> [Exercise brief]: Below are some records. Say how many of their lines include the string "Resurrection", giving only the number.

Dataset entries
--- START ---

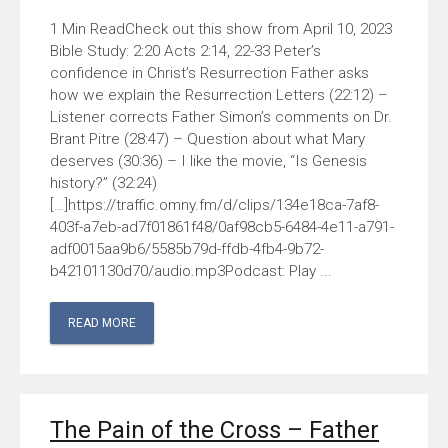
Check out this show from April 10, 2023
Bible Study: 2:20 Acts 2:14, 22-33 Peter’s
confidence in Christ’s Resurrection Father asks
how we explain the Resurrection Letters (22:12) –
Listener corrects Father Simon’s comments on Dr.
Brant Pitre (28:47) – Question about what Mary
deserves (30:36) – I like the movie, “Is Genesis
history?” (32:24)
[…]https://traffic.omny.fm/d/clips/134e18ca-7af8-
403f-a7eb-ad7f01861f48/0af98cb5-6484-4e11-a791-
adf0015aa9b6/5585b79d-ffdb-4fb4-9b72-
b42101130d70/audio.mp3Podcast: Play ...
READ MORE
The Pain of the Cross – Father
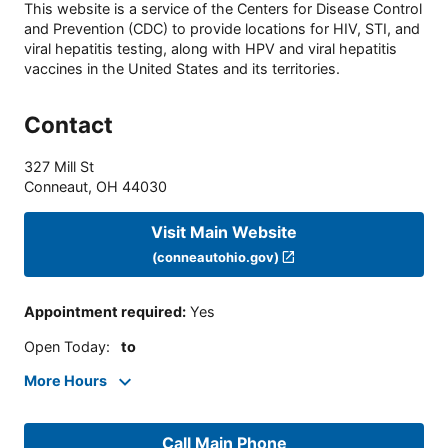
This website is a service of the Centers for Disease Control
and Prevention (CDC) to provide locations for HIV, STI, and
viral hepatitis testing, along with HPV and viral hepatitis
vaccines in the United States and its territories.
Contact
327 Mill St
Conneaut
,
OH
44030
Visit Main Website
(conneautohio.gov)
Appointment required
:
Yes
Open Today
:
to
More Hours
Call Main Phone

--- END ---

> [Reply to the task]: 2